### Supplied material
=-=-=

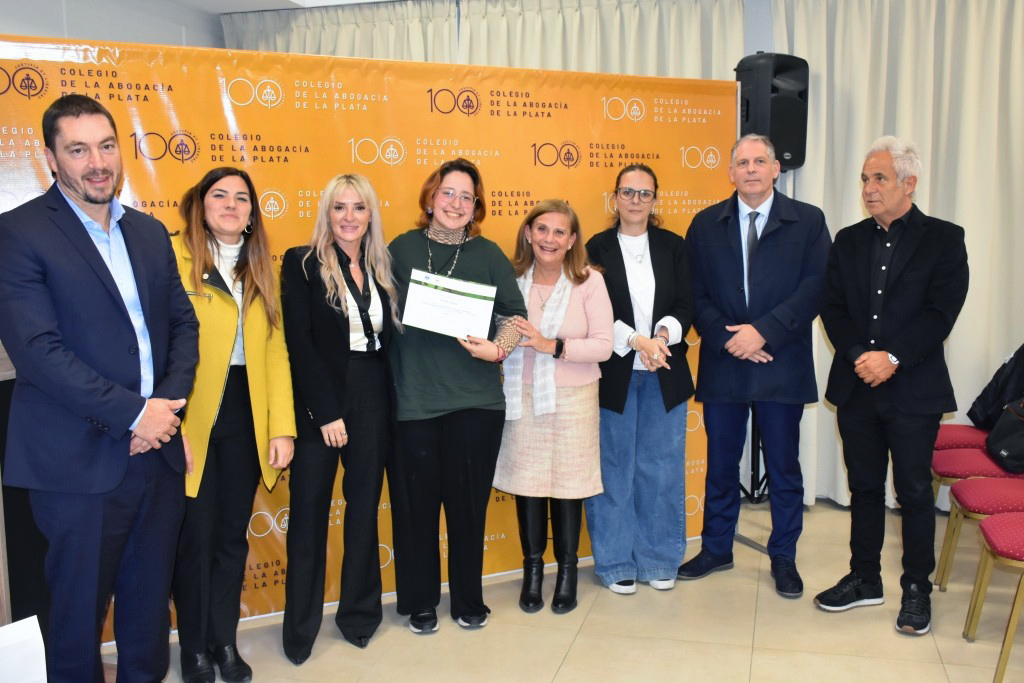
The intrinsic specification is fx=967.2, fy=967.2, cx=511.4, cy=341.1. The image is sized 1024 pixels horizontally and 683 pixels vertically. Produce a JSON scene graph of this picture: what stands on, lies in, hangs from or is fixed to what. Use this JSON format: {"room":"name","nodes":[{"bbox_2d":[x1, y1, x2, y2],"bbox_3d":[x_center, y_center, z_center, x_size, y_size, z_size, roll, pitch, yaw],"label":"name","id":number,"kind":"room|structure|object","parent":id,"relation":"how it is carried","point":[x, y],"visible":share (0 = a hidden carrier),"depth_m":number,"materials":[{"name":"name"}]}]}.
{"room":"event hall","nodes":[
{"label":"event hall","id":0,"kind":"room"},
{"bbox_2d":[0,0,225,48],"bbox_3d":[-2.450,-0.420,3.394,0.223,2.594,5.056,2,7,16],"label":"wall","id":1,"kind":"structure","parent":0,"point":[21,28],"depth_m":4.72,"materials":[{"name":"paint"}]},
{"bbox_2d":[147,0,400,14],"bbox_3d":[0.078,-1.635,2.687,5.819,0.217,5.427,2,7,16],"label":"ceiling","id":2,"kind":"structure","parent":0,"point":[349,0],"depth_m":5.17,"materials":[{"name":"white paint"}]},
{"bbox_2d":[222,0,746,83],"bbox_3d":[-0.224,-0.576,5.299,3.021,2.600,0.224,2,7,16],"label":"curtain","id":3,"kind":"object","parent":2,"relation":"hanging from","point":[680,58],"visible":0.23,"depth_m":5.07,"materials":[{"name":"beige fabric"}]},
{"bbox_2d":[769,0,1023,510],"bbox_3d":[2.242,-0.477,4.702,1.778,2.658,0.133,2,7,16],"label":"curtain","id":4,"kind":"object","parent":2,"relation":"hanging from","point":[984,52],"visible":0.61,"depth_m":4.73,"materials":[{"name":"fabric"}]},
{"bbox_2d":[87,495,1023,682],"bbox_3d":[0.138,1.275,2.015,5.722,0.104,6.678,2,7,16],"label":"floor","id":5,"kind":"structure","parent":0,"point":[928,648],"depth_m":3.46,"materials":[{"name":"beige tile"}]},
{"bbox_2d":[0,615,47,682],"bbox_3d":[-1.039,0.714,1.852,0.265,0.298,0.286,2,7,16],"label":"paper","id":6,"kind":"object","parent":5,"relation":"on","point":[35,632],"visible":1,"depth_m":1.89,"materials":[{"name":"white paper"}]},
{"bbox_2d":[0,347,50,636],"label":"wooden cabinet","id":7,"kind":"object","parent":5,"relation":"on","point":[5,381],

=-=-=

### What the task asks
Return the complete data unchanged and include none of the pictures.

### Task response
The intrinsic specification is fx=967.2, fy=967.2, cx=511.4, cy=341.1. The image is sized 1024 pixels horizontally and 683 pixels vertically. Produce a JSON scene graph of this picture: what stands on, lies in, hangs from or is fixed to what. Use this JSON format: {"room":"name","nodes":[{"bbox_2d":[x1, y1, x2, y2],"bbox_3d":[x_center, y_center, z_center, x_size, y_size, z_size, roll, pitch, yaw],"label":"name","id":number,"kind":"room|structure|object","parent":id,"relation":"how it is carried","point":[x, y],"visible":share (0 = a hidden carrier),"depth_m":number,"materials":[{"name":"name"}]}]}.
{"room":"event hall","nodes":[
{"label":"event hall","id":0,"kind":"room"},
{"bbox_2d":[0,0,225,48],"bbox_3d":[-2.450,-0.420,3.394,0.223,2.594,5.056,2,7,16],"label":"wall","id":1,"kind":"structure","parent":0,"point":[21,28],"depth_m":4.72,"materials":[{"name":"paint"}]},
{"bbox_2d":[147,0,400,14],"bbox_3d":[0.078,-1.635,2.687,5.819,0.217,5.427,2,7,16],"label":"ceiling","id":2,"kind":"structure","parent":0,"point":[349,0],"depth_m":5.17,"materials":[{"name":"white paint"}]},
{"bbox_2d":[222,0,746,83],"bbox_3d":[-0.224,-0.576,5.299,3.021,2.600,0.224,2,7,16],"label":"curtain","id":3,"kind":"object","parent":2,"relation":"hanging from","point":[680,58],"visible":0.23,"depth_m":5.07,"materials":[{"name":"beige fabric"}]},
{"bbox_2d":[769,0,1023,510],"bbox_3d":[2.242,-0.477,4.702,1.778,2.658,0.133,2,7,16],"label":"curtain","id":4,"kind":"object","parent":2,"relation":"hanging from","point":[984,52],"visible":0.61,"depth_m":4.73,"materials":[{"name":"fabric"}]},
{"bbox_2d":[87,495,1023,682],"bbox_3d":[0.138,1.275,2.015,5.722,0.104,6.678,2,7,16],"label":"floor","id":5,"kind":"structure","parent":0,"point":[928,648],"depth_m":3.46,"materials":[{"name":"beige tile"}]},
{"bbox_2d":[0,615,47,682],"bbox_3d":[-1.039,0.714,1.852,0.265,0.298,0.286,2,7,16],"label":"paper","id":6,"kind":"object","parent":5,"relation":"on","point":[35,632],"visible":1,"depth_m":1.89,"materials":[{"name":"white paper"}]},
{"bbox_2d":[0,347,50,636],"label":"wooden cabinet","id":7,"kind":"object","parent":5,"relation":"on","point":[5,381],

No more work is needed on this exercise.